It depends on the relationship and jurisdiction. Recital 47 acknowledges that direct marketing to existing customers can constitute a legitimate interest, but this is not automatic — it requires a documented Legitimate Interests Assessment. The key test is reasonable expectation: existing customers who recently purchased similar products may reasonably expect related marketing. Prospects who have not previously engaged generally do not. Additionally, the ePrivacy Directive (implemented differently across member states) imposes consent requirements for electronic direct marketing in many EU jurisdictions regardless of GDPR lawful basis. In practice, opt-in consent remains the safest and most defensible basis for email marketing to any recipient.
How long can we retain consent records under GDPR?
Consent records — the evidence that valid consent was obtained — should be retained for the duration of the marketing processing plus a reasonable period for responding to regulatory challenges or legal disputes (typically 3–5 years after the relationship ends). The underlying marketing data (contact details, preferences) should be retained only as long as consent remains active and valid; data for individuals who have not re-engaged or whose consent has expired should be deleted. EDPB guidance indicates that consent dormant for 12–24 months may require re-confirmation.
What are the maximum fines for GDPR marketing consent violations?

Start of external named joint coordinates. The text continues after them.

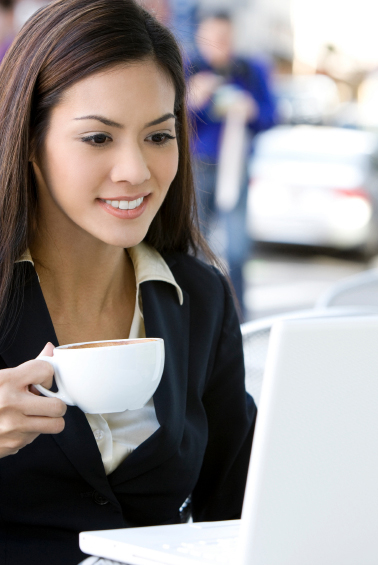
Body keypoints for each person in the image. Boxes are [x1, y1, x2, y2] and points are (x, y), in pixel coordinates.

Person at [0, 1, 256, 564]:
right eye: (97, 138)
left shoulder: (199, 297)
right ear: (29, 140)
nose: (136, 172)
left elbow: (240, 505)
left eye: (159, 136)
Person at [188, 11, 277, 317]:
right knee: (195, 245)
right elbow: (167, 123)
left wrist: (251, 110)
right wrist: (191, 102)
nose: (218, 46)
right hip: (197, 168)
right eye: (210, 39)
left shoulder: (250, 72)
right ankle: (196, 312)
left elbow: (271, 115)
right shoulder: (189, 71)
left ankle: (238, 315)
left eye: (223, 39)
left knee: (238, 247)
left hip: (236, 166)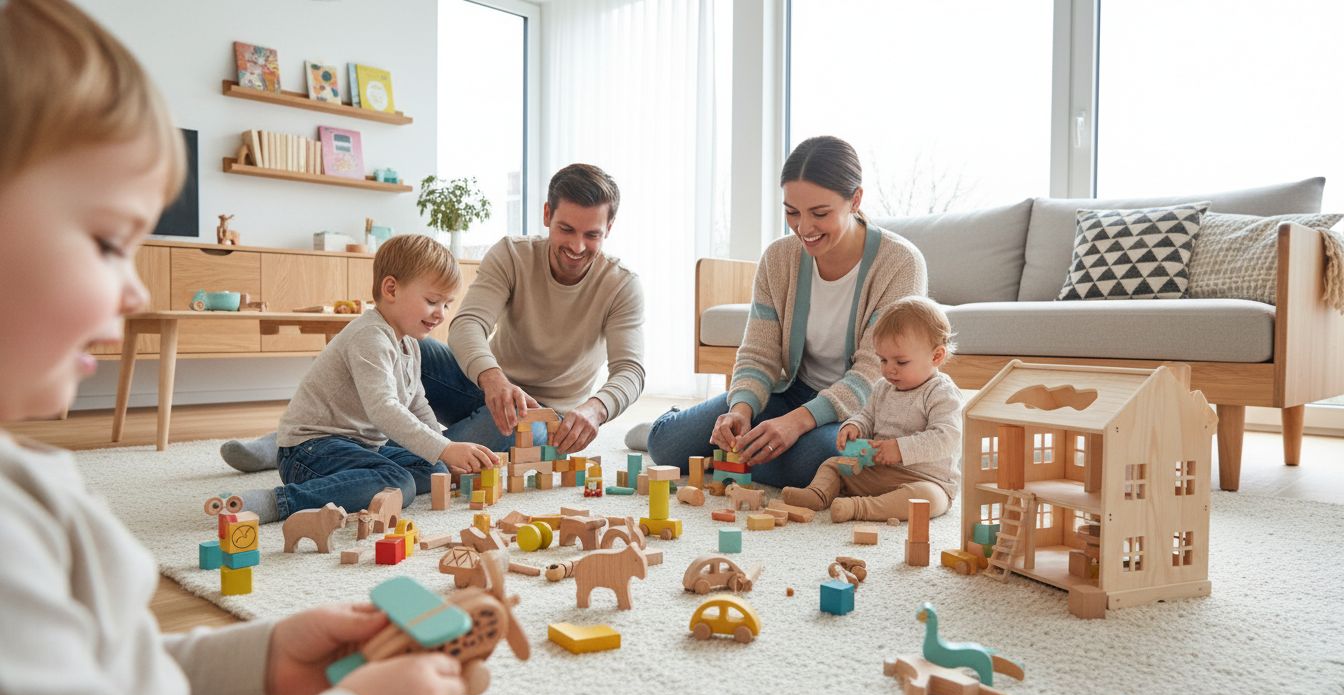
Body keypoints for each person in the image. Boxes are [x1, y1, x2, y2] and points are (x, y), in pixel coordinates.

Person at [0, 2, 464, 695]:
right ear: (386, 290)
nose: (135, 292)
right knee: (388, 470)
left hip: (361, 443)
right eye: (110, 240)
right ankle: (275, 485)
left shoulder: (29, 494)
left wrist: (260, 658)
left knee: (405, 471)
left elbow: (106, 678)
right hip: (324, 443)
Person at [221, 163, 645, 472]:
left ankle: (344, 450)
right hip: (483, 382)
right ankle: (301, 440)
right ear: (548, 215)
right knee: (407, 345)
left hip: (542, 413)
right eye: (566, 230)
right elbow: (468, 325)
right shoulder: (512, 254)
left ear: (609, 228)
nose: (577, 246)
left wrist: (595, 409)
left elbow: (631, 370)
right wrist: (492, 377)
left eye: (592, 235)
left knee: (451, 457)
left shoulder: (621, 284)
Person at [645, 136, 928, 488]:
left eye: (820, 213)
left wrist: (796, 423)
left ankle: (729, 457)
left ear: (855, 200)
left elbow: (874, 374)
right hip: (794, 390)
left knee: (812, 462)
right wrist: (741, 409)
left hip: (863, 411)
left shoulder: (900, 263)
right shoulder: (779, 258)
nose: (804, 228)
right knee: (665, 445)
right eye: (792, 212)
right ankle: (705, 434)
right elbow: (758, 353)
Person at [231, 235, 499, 523]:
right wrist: (445, 447)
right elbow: (384, 409)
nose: (441, 314)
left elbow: (417, 404)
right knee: (398, 483)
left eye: (446, 305)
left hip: (360, 446)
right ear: (391, 289)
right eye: (433, 301)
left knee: (434, 470)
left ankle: (355, 482)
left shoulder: (409, 344)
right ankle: (280, 501)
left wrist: (441, 453)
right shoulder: (369, 335)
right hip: (311, 449)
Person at [781, 297, 962, 522]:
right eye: (883, 360)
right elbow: (868, 416)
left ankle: (860, 508)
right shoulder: (882, 387)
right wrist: (855, 426)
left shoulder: (941, 392)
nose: (889, 370)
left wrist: (900, 449)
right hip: (879, 472)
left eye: (901, 362)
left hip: (924, 479)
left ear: (936, 356)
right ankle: (817, 494)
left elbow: (947, 438)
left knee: (927, 500)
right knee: (832, 464)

Violations of consent requirements (Articles 6 and 7) are subject to the higher tier of GDPR fines: up to €20 million or 4% of global annual turnover, whichever is higher (Article 83(5)). Supervisory authorities have exercised this power: Meta received €390M from the Irish DPC for unlawful basis for advertising; CNIL fined Google €150M and Facebook €60M in a single cookie consent enforcement action; Enel Energia received €26.5M from the Italian Garante for unlawful telemarketing. The systemic nature of marketing processing means violations affect large volumes of data subjects, which supervisory authorities consider an aggravating factor.